== Provided text ==
★ ★ ★ ★
In TGD V replaced with volume action and p would be a coupling parameter analogous to pressure. The simplest replacement would give Kähler action as outcome. The replacement would allow RG invariance of the modified action only at critical points so that replacement would be possible only there. Furthermore, field equations must hold true separately for Kähler action and volume term everywhere.
- The coupling between Kähler action and volume term could be non-trivial at singular sub-manifolds, where a transfer of conserved quantities between the two degrees of freedom would take place. The transfer would be proportional to the divergence of the canonical momentum current Dα(gαβ∂βhk) assignable to the minimal surface and is conserved outside the singular sub-manifolds.
Minimal surfaces provide a non-linear generalization of massless wave-equation for which the gradient of the field equals to conserved current. Therefore the interpretation could be that these singular manifolds are sources of the analogs of fields defined by M4 and CP2 coordinates.
★ ★ ★ ★
== Rows ==
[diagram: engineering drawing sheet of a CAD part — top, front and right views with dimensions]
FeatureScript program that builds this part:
★ ★ ★ ★
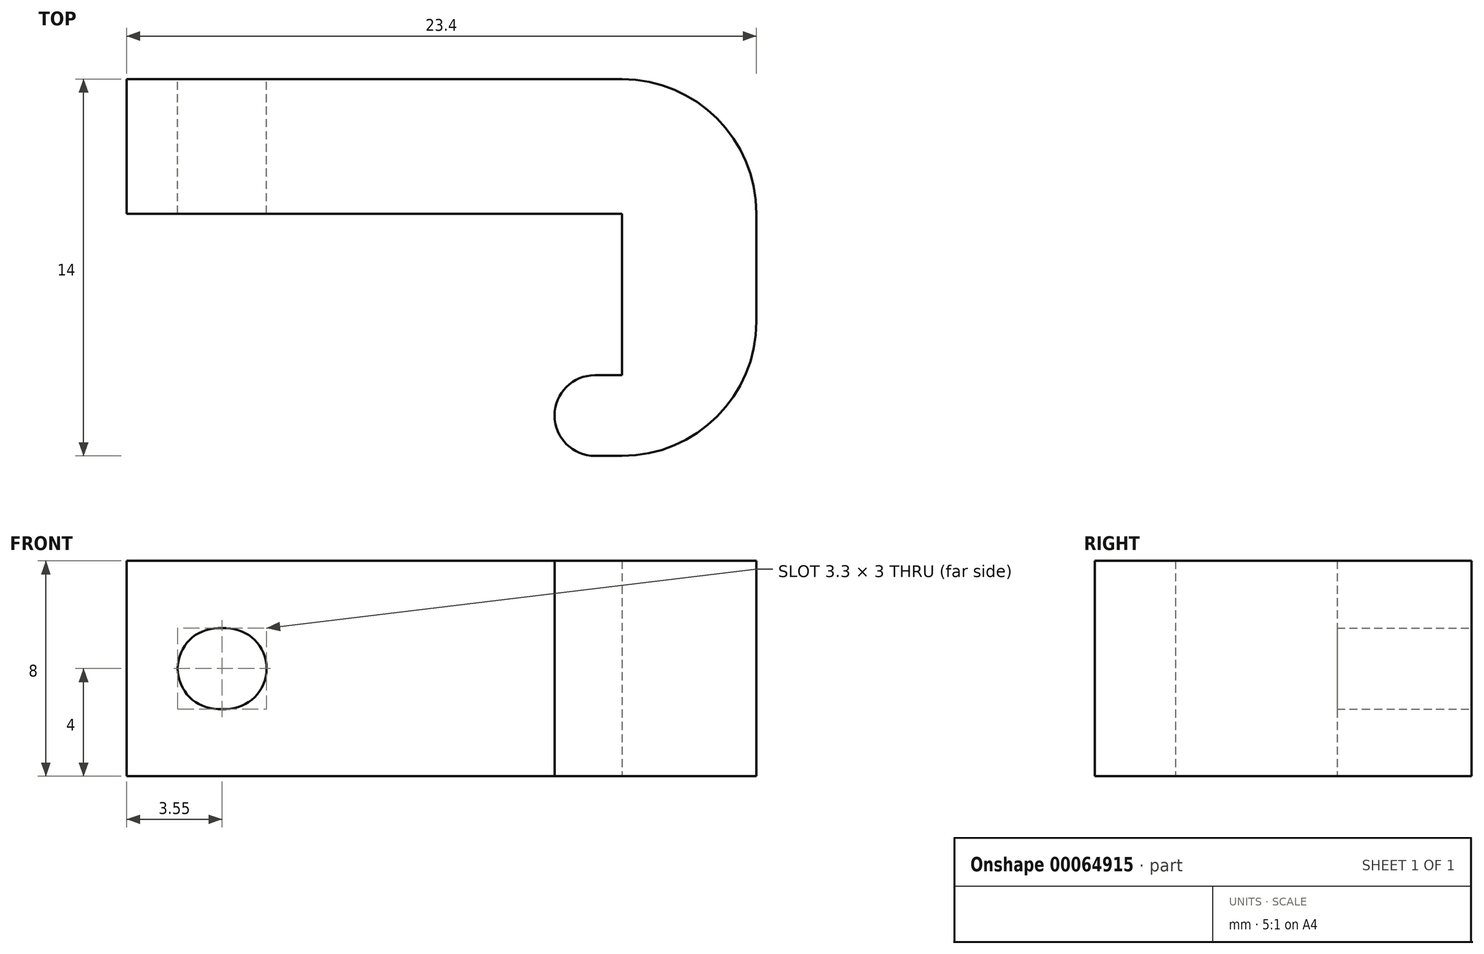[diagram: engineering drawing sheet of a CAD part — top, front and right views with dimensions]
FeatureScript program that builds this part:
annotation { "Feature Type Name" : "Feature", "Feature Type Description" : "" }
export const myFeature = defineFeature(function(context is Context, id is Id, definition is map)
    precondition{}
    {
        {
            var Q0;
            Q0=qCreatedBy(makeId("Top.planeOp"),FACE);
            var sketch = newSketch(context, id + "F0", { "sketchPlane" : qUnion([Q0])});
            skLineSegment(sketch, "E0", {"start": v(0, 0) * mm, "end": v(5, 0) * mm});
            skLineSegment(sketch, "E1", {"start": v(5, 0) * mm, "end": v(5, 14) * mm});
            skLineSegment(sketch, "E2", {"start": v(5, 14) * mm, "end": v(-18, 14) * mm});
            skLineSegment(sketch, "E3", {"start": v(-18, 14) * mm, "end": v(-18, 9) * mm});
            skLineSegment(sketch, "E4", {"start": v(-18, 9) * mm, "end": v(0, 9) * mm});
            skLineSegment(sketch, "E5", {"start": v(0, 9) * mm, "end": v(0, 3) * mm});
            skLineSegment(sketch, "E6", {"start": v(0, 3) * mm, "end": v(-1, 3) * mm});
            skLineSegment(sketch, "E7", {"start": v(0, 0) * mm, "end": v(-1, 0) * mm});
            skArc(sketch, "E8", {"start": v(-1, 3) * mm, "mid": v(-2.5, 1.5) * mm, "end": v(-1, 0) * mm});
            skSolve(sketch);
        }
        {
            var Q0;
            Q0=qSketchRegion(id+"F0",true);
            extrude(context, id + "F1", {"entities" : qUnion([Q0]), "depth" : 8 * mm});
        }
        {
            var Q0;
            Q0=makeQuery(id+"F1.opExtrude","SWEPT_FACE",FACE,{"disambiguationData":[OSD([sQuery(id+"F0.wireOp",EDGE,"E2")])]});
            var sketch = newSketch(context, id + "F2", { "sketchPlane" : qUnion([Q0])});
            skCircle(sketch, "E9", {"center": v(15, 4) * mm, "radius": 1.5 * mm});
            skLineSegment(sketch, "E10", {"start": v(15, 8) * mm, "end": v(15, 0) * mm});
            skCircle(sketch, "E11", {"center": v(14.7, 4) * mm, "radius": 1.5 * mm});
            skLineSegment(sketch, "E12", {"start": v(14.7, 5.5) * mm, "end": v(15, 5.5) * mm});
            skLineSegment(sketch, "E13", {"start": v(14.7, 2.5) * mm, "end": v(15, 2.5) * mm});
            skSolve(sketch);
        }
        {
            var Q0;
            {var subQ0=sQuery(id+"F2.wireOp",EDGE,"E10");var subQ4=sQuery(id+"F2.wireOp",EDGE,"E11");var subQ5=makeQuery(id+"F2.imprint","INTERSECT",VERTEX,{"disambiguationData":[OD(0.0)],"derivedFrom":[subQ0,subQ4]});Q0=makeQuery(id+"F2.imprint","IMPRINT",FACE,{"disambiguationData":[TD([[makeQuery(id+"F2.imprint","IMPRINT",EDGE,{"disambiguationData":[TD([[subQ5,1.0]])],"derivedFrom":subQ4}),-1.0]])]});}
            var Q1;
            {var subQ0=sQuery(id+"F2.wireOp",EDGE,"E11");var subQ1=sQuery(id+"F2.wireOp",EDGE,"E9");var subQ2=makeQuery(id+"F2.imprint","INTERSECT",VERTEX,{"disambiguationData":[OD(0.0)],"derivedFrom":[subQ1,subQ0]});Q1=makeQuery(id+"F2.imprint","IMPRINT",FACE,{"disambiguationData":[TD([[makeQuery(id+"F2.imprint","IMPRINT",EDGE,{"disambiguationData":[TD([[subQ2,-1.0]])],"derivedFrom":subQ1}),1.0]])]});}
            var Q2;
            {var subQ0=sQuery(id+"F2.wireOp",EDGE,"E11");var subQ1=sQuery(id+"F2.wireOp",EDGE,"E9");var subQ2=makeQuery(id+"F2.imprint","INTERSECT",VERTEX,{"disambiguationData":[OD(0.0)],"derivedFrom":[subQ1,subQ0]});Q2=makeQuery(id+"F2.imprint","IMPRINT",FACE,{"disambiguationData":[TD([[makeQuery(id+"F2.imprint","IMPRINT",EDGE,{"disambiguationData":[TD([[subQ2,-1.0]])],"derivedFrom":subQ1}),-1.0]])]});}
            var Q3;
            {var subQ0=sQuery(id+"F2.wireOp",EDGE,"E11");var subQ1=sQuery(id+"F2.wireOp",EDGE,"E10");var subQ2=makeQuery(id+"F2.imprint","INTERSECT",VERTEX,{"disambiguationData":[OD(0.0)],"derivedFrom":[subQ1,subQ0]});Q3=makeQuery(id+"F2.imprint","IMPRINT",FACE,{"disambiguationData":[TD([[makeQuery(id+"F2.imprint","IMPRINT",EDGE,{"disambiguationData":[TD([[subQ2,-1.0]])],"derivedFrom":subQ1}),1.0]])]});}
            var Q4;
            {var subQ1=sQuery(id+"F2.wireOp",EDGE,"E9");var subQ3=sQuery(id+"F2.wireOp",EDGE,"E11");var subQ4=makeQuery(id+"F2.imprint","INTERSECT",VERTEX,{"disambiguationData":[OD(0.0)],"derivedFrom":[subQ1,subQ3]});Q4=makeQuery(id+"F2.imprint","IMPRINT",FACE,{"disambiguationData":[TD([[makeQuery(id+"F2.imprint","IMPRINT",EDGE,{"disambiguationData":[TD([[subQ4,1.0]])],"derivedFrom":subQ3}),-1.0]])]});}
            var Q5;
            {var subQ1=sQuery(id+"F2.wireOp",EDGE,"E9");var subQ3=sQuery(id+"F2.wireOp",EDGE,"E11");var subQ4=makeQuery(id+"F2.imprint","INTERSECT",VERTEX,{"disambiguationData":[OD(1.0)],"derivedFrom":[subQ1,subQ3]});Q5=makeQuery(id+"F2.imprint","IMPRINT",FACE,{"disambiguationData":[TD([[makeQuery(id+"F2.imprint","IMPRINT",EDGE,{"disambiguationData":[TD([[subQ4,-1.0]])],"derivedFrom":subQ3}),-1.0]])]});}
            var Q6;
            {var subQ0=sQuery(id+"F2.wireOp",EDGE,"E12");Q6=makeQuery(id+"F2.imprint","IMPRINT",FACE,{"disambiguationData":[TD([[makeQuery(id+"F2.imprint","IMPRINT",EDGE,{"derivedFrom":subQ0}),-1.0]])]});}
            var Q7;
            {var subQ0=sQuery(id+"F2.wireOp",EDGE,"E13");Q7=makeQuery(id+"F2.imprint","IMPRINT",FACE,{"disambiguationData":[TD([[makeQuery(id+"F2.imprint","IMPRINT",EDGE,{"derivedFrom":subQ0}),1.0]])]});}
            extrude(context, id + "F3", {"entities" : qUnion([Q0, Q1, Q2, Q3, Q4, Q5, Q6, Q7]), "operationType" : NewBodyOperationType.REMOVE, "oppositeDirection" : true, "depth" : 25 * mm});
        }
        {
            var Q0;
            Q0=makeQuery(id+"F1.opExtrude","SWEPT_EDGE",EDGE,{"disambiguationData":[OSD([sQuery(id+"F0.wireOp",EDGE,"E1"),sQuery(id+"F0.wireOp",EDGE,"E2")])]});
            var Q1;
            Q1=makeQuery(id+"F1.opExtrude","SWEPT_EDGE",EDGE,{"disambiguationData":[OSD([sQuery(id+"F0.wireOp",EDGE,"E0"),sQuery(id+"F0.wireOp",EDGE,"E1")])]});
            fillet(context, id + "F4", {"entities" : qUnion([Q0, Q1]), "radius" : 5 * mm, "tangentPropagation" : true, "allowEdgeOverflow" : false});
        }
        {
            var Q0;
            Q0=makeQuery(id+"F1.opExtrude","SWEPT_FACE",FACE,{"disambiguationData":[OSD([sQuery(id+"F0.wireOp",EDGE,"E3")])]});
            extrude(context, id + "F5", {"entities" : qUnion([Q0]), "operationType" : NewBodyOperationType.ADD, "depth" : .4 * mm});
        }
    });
★ ★ ★ ★
== Stated task 1 ==
Please reproduce the TGD passage word for word, everything from "Minimal surfaces provide" down to "and CP2 coordinates.".
== Stated task 2 ==
Answer these questions from the TGD passage:
(a) What is the coupling parameter p said to be analogous to?
(b) Where could the coupling between Kähler action and the volume term be non-trivial?
(c) What do minimal surfaces provide a non-linear generalization of?
== Stated task 3 ==
List every distinct two-word phrase in the TGD passage that ends with the word "action".

== Complete output 1 ==
Minimal surfaces provide a non-linear generalization of massless wave-equation for which the gradient of the field equals to conserved current. Therefore the interpretation could be that these singular manifolds are sources of the analogs of fields defined by M4 and CP2 coordinates.

== Complete output 2 ==
(a) Pressure.
(b) At singular sub-manifolds.
(c) The massless wave-equation.

== Complete output 3 ==
volume action
Kähler action
modified action